Under zero trust approach organizations move their critical assets and services near to protected surface. 

Step 2: Implement Controls on Network Traffic 

The network traffic movement across the network determines its protection strategy. It is important to gain insight into all interdependencies of assets which require protection. Mapping network traffic allows addition of security controls to assets to enforce access control over them. 

Step 3: Custom Zero Trust Network 

Zero trust model provides a blueprint to implement, monitor and secure networks. However, each organization’s requirements are unique to its business hence once an organization has identified its critical assets, services, applications it is time to define layered defense approach and mapped flows relative to business needs. 

Related: Zero Trust Network Access vs Zero Trust Application Access

Step 4: Design Your Own Zero Trust Policies 

Once zero trust network is established organizations are required to deploy policies using ‘Kipling methodology’ for whitelisting resources for which access is required. Based on the Kipling method, determine – who, what, where, why and how? Technique of his poem ‘six serving men’.

  • Who should have access to resources?
  • What application is used inside the protected surface to access the resource? 
  • When is the resource accessed?
  • Where is the destination of the packet?
  • Why is the packet trying to access resources within a protected surface? And 
  • How is the packet accessing resources within the protected surface from application? 

Security policy application based on such detailed assessment ensures only legitimate application communication happens. 
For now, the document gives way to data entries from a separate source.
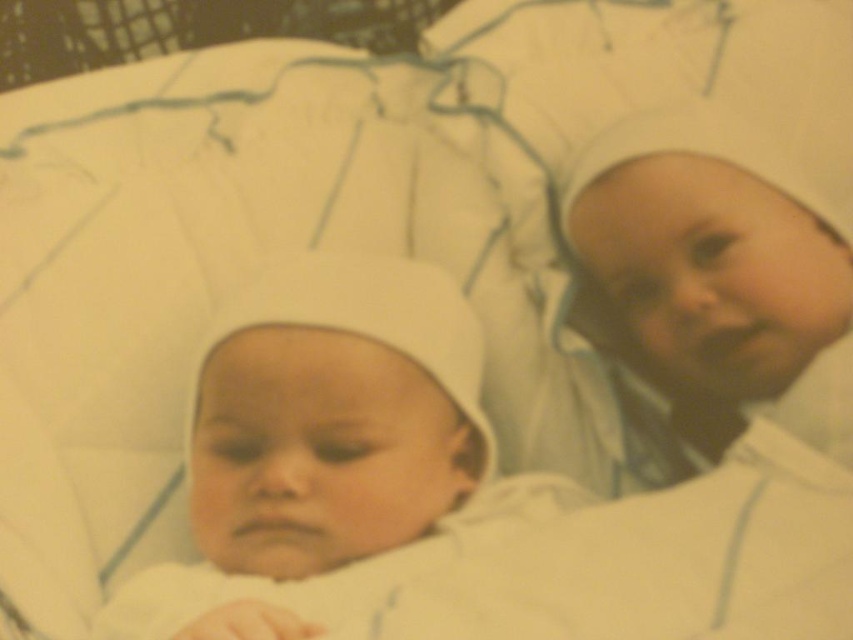
Does white soft fabric newborn at lower left have a lesser height compared to white soft fabric newborn at right?

Yes.

Is white soft fabric newborn at lower left below white soft fabric newborn at right?

Correct, white soft fabric newborn at lower left is located below white soft fabric newborn at right.

Is point (106, 632) farther from camera compared to point (614, 285)?

No, (106, 632) is closer to viewer.

Locate an element on the screen. white soft fabric newborn at lower left is located at coordinates (329, 452).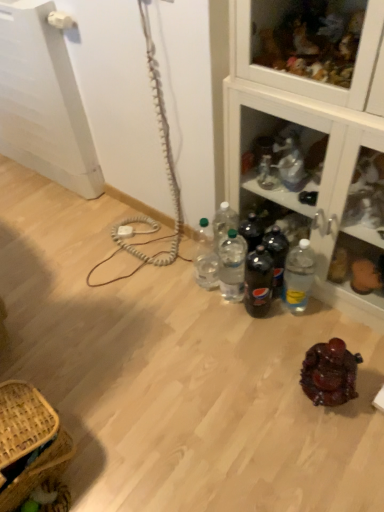
Find the location of a particular element. vacant region to the left of translucent plastic soda bottles at center, the fourth bottle from the left is located at coordinates (223, 313).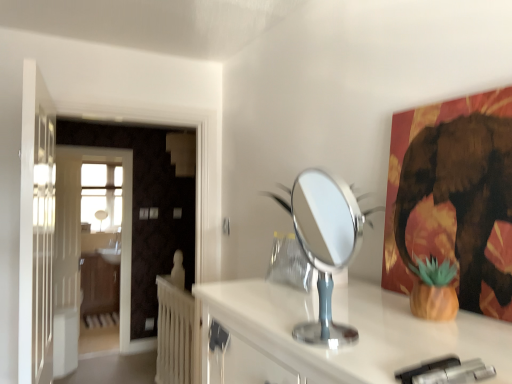
Question: Would you say silver metallic mirror at center is part of white glossy sink at center's contents?

Choices:
 (A) yes
 (B) no

Answer: (B)

Question: Does white glossy sink at center have a lesser height compared to silver metallic mirror at center?

Choices:
 (A) yes
 (B) no

Answer: (A)

Question: Is white glossy sink at center not inside silver metallic mirror at center?

Choices:
 (A) yes
 (B) no

Answer: (A)

Question: Can you confirm if white glossy sink at center is smaller than silver metallic mirror at center?

Choices:
 (A) no
 (B) yes

Answer: (A)

Question: Is white glossy sink at center taller than silver metallic mirror at center?

Choices:
 (A) yes
 (B) no

Answer: (B)

Question: In terms of width, does white wooden door at left, which is the 2th door in front-to-back order, look wider or thinner when compared to white glossy sink at center?

Choices:
 (A) wide
 (B) thin

Answer: (B)

Question: Relative to white glossy sink at center, is white wooden door at left, which ranks as the second door in right-to-left order, in front or behind?

Choices:
 (A) behind
 (B) front

Answer: (B)

Question: Does point (67, 160) appear closer or farther from the camera than point (112, 249)?

Choices:
 (A) closer
 (B) farther

Answer: (A)

Question: From the image's perspective, is white wooden door at left, which ranks as the second door in right-to-left order, above or below white glossy sink at center?

Choices:
 (A) below
 (B) above

Answer: (B)

Question: Is point (117, 256) positioned closer to the camera than point (303, 180)?

Choices:
 (A) closer
 (B) farther

Answer: (B)

Question: Considering the positions of white glossy sink at center and silver metallic mirror at center in the image, is white glossy sink at center wider or thinner than silver metallic mirror at center?

Choices:
 (A) thin
 (B) wide

Answer: (B)

Question: Considering their positions, is white glossy sink at center located in front of or behind silver metallic mirror at center?

Choices:
 (A) front
 (B) behind

Answer: (B)

Question: From a real-world perspective, is white glossy sink at center positioned above or below silver metallic mirror at center?

Choices:
 (A) below
 (B) above

Answer: (A)

Question: In terms of width, does white wooden door at left, the 1th door when ordered from back to front, look wider or thinner when compared to metallic gold elephant at upper right?

Choices:
 (A) wide
 (B) thin

Answer: (B)

Question: Is white wooden door at left, which is the 2th door in front-to-back order, in front of or behind metallic gold elephant at upper right in the image?

Choices:
 (A) behind
 (B) front

Answer: (A)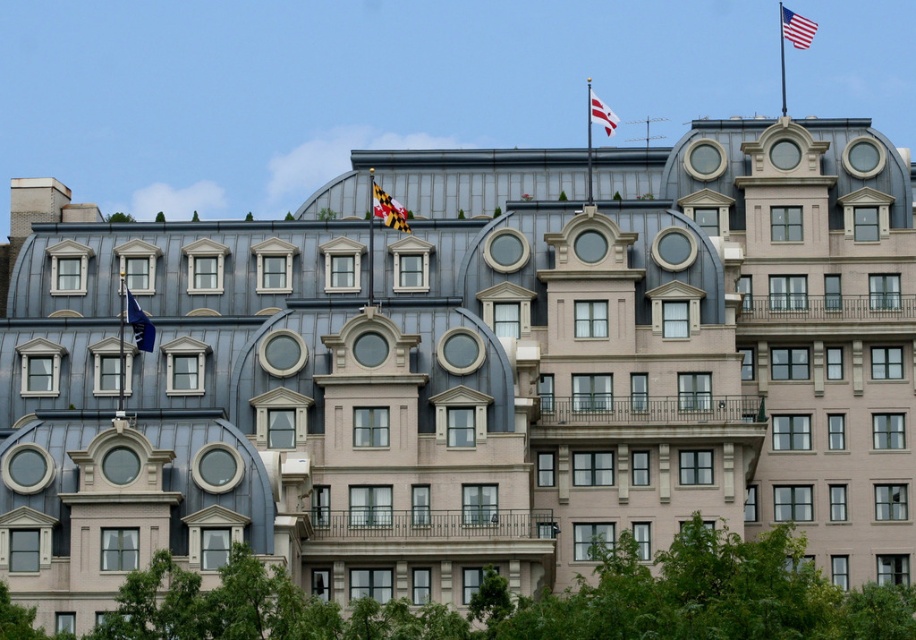
Is maryland state flag at center above blue fabric flag at left?

Yes, maryland state flag at center is above blue fabric flag at left.

Is point (402, 212) farther from viewer compared to point (151, 323)?

That is True.

Image resolution: width=916 pixels, height=640 pixels. I want to click on maryland state flag at center, so click(x=388, y=209).

Is point (144, 324) positioned behind point (595, 108)?

No, it is in front of (595, 108).

Who is more distant from viewer, (x=154, y=333) or (x=601, y=113)?

Positioned behind is point (x=601, y=113).

This screenshot has width=916, height=640. In order to click on blue fabric flag at left in this screenshot , I will do `click(139, 323)`.

Is point (376, 188) in front of point (781, 19)?

Yes.

Identify the location of maryland state flag at center. (388, 209).

Describe the element at coordinates (388, 209) in the screenshot. The width and height of the screenshot is (916, 640). I see `maryland state flag at center` at that location.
Step 5: Monitoring and Logging for Improved Security 

Review of all logs, internal and external all through layer 7, focusing on operational aspects of zero trust is the prime objective eventually. It is an iterative process where inspection and logging of all traffic including the network provides insight into the security posture of network over time. 

Once zero trust architecture is defined you can move your applications, data, critical assets and services from legacy networks to zero trust network for more effective strategy on security.